Es drohen Engpässe. Und diese kommen in jeder Hinsicht teuer zu stehen. Ja, meine Damen und Herren, wenn unser Land so weitermacht wie bisher, werden wir auf eine Energieknappheit zusteuern. Wir, die Schweiz, ein Land mit reichen Wasserressourcen im Herzen Europas, ein Land mit der Fähigkeit zur technologischen Innovation, ein Land mit flexiblen und demokratischen Gesetzgebungsverfahren. Die Schlaumeier werden uns sagen: Importiert doch einfach!

Die „Just do it“-Politik – das ist leicht gesagt. Doch die Realität sieht anders aus. Ob in der Nähe oder in der Ferne, viele Länder verzeichnen ein Bevölkerungszuwachs. Nehmen wir zum Beispiel Niger: In 20 Jahren ist die dortige Bevölkerung von 5 auf 25 Millionen Einwohner angewachsen. Aber auch andere Länder wie Deutschland haben ihre Versorgungsprobleme! In Frankreich hat der Präsident vor einigen Tagen den Bau von zwei neuen Kernreaktoren angekündigt! Und die Europäische Union wird ihren Mitgliedern bald verbieten, über 30 Prozent ihrer Energie zu exportieren, wenn es zu Engpässen kommt! Wir können uns nicht auf Energieimporte verlassen. Wir müssen uns auf uns selbst und auf unsere eigene Energieproduktion verlassen können. Wir müssen unsere eigene Versorgung sicherstellen! Und es gibt Lösungen. Ja, Schweizer Lösungen. SVP-Lösungen, wie nachfolgende Beispiele zeigen:

  • Mit der Hilfe des Bundes, der Kantone und der Gemeinden sind die Gebäudeisolierungen zu verbessern, um Energieverlust zu vermeiden.
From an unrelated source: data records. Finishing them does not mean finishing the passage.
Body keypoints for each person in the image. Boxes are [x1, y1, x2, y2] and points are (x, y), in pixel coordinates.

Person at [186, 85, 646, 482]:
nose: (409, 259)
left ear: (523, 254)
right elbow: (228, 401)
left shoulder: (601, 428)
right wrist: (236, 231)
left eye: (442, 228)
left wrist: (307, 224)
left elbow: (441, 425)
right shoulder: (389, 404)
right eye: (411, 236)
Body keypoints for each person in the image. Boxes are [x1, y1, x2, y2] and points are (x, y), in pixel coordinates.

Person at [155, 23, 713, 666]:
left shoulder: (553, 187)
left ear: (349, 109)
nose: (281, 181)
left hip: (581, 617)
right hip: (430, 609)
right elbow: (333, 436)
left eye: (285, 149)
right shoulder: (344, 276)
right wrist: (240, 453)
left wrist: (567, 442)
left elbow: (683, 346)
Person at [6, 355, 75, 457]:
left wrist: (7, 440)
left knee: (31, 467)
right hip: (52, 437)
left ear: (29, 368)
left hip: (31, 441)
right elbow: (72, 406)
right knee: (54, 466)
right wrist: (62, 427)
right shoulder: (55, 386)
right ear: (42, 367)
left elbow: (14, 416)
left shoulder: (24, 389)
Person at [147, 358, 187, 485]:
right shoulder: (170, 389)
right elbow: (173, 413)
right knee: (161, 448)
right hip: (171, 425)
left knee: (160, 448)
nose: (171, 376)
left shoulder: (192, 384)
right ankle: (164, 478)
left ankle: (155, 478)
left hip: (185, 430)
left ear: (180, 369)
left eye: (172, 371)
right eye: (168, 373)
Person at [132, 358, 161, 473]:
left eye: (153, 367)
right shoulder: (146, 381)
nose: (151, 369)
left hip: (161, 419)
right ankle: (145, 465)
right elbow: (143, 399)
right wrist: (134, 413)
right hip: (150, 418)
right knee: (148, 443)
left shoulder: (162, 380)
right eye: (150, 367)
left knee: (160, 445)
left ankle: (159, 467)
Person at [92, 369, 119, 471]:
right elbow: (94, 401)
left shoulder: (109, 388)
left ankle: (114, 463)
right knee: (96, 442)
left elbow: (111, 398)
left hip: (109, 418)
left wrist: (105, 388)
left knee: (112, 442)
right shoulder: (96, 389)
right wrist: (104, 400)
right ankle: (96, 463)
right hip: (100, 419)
  • Die bestmöglichen Technologien zur Speicherung überschüssiger Energie sind zu finden.
  • Alle vorhandenen Wärmequellen sind zu nutzen: Biomasse, Abwasser oder Geothermie.
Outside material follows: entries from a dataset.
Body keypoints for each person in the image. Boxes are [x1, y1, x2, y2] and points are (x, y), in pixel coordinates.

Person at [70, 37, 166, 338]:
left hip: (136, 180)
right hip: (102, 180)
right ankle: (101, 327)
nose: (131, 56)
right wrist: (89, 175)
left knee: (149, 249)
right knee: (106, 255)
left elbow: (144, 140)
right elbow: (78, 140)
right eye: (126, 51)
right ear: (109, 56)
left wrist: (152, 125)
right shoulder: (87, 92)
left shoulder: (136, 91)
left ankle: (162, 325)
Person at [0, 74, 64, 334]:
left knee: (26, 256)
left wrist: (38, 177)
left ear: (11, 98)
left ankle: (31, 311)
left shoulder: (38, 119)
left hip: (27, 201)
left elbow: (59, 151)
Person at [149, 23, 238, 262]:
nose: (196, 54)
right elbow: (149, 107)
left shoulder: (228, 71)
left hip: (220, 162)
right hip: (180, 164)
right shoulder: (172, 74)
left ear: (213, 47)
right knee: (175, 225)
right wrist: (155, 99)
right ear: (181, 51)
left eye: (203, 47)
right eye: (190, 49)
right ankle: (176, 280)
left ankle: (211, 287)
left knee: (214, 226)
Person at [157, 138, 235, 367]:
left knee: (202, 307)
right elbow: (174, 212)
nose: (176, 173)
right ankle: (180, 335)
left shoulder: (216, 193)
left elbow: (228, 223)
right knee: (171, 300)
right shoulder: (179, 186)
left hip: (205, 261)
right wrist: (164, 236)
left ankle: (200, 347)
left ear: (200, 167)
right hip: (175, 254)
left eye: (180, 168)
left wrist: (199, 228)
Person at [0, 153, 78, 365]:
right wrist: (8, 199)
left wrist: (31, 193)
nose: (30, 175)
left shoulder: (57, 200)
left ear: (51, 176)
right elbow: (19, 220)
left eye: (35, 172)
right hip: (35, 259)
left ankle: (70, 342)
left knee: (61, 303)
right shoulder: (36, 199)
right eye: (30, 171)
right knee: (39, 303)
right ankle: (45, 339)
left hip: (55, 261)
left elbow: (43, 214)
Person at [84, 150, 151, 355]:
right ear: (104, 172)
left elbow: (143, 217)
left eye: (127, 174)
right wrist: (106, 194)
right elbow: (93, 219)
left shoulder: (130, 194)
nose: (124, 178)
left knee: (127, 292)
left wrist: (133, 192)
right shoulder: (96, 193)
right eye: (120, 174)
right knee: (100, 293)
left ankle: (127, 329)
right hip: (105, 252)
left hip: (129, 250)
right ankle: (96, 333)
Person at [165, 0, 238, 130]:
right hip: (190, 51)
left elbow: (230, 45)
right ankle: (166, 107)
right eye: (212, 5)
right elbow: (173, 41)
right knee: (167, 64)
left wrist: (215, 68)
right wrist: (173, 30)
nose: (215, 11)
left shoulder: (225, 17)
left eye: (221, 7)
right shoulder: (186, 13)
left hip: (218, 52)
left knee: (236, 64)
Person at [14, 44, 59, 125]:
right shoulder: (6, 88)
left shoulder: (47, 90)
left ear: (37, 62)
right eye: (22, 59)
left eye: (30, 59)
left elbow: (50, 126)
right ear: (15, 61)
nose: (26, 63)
  • Beim Ersatz fossiler Brennstoffe durch energieintensivere Wärmepumpen ist Vorsicht walten zu lassen.
  • Unsere gesetzlichen Vorschriften sind anzupassen, um zu verhindern, dass die Grünen und Schutzorganisationen Projekte wie die Erhöhung unserer Staudämme verhindern – ein Widerstand, welcher im Namen des Umweltschutzes die Nutzung unserer Umweltressourcen blockiert.

In der Vergangenheit haben wir in der Energiepolitik einen Fehlstart hingelegt – das verdanken wir Doris Leuthard. Aber es ist noch nicht zu spät, unseren Weg zu korrigieren und unsere Gewohnheiten, unser Verhalten und unsere Lösungen in Bezug auf die Energieversorgung neu zu justieren. Indem wir uns auf uns selbst verlassen. Der Bund muss alles tun, um unsere Energieversorgung zu sichern. Das ist eine Aufgabe, die Bundesrätin Simonetta Sommaruga nun übernehmen muss. Denn man kann nicht immer alle Leute täuschen!